[Source data]
====
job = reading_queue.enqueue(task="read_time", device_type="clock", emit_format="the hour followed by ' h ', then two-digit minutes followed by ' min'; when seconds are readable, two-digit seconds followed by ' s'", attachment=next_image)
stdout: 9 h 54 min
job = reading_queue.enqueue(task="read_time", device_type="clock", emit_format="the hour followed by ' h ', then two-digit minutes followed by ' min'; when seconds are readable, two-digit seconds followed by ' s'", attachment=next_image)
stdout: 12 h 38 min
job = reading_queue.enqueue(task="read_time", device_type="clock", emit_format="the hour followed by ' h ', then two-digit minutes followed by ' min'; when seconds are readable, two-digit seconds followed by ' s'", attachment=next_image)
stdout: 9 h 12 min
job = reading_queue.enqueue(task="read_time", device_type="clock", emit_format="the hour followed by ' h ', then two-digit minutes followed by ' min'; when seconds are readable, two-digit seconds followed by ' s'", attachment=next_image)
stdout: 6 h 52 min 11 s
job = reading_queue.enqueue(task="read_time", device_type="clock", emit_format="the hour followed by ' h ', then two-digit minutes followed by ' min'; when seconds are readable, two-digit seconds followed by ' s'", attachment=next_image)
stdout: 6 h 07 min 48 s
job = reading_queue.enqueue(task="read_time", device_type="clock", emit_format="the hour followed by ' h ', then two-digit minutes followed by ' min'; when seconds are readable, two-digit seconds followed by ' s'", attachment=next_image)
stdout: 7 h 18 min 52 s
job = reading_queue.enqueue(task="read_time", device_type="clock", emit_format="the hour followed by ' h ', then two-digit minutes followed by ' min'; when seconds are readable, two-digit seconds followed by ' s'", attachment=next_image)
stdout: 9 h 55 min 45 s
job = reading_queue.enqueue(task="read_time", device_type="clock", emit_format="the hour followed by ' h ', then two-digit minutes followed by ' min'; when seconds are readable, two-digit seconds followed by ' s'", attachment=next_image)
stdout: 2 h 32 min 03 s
====
Aim — Copy the material above verbatim, every line of it.

Answer to this exercise —
job = reading_queue.enqueue(task="read_time", device_type="clock", emit_format="the hour followed by ' h ', then two-digit minutes followed by ' min'; when seconds are readable, two-digit seconds followed by ' s'", attachment=next_image)
stdout: 9 h 54 min
job = reading_queue.enqueue(task="read_time", device_type="clock", emit_format="the hour followed by ' h ', then two-digit minutes followed by ' min'; when seconds are readable, two-digit seconds followed by ' s'", attachment=next_image)
stdout: 12 h 38 min
job = reading_queue.enqueue(task="read_time", device_type="clock", emit_format="the hour followed by ' h ', then two-digit minutes followed by ' min'; when seconds are readable, two-digit seconds followed by ' s'", attachment=next_image)
stdout: 9 h 12 min
job = reading_queue.enqueue(task="read_time", device_type="clock", emit_format="the hour followed by ' h ', then two-digit minutes followed by ' min'; when seconds are readable, two-digit seconds followed by ' s'", attachment=next_image)
stdout: 6 h 52 min 11 s
job = reading_queue.enqueue(task="read_time", device_type="clock", emit_format="the hour followed by ' h ', then two-digit minutes followed by ' min'; when seconds are readable, two-digit seconds followed by ' s'", attachment=next_image)
stdout: 6 h 07 min 48 s
job = reading_queue.enqueue(task="read_time", device_type="clock", emit_format="the hour followed by ' h ', then two-digit minutes followed by ' min'; when seconds are readable, two-digit seconds followed by ' s'", attachment=next_image)
stdout: 7 h 18 min 52 s
job = reading_queue.enqueue(task="read_time", device_type="clock", emit_format="the hour followed by ' h ', then two-digit minutes followed by ' min'; when seconds are readable, two-digit seconds followed by ' s'", attachment=next_image)
stdout: 9 h 55 min 45 s
job = reading_queue.enqueue(task="read_time", device_type="clock", emit_format="the hour followed by ' h ', then two-digit minutes followed by ' min'; when seconds are readable, two-digit seconds followed by ' s'", attachment=next_image)
stdout: 2 h 32 min 03 s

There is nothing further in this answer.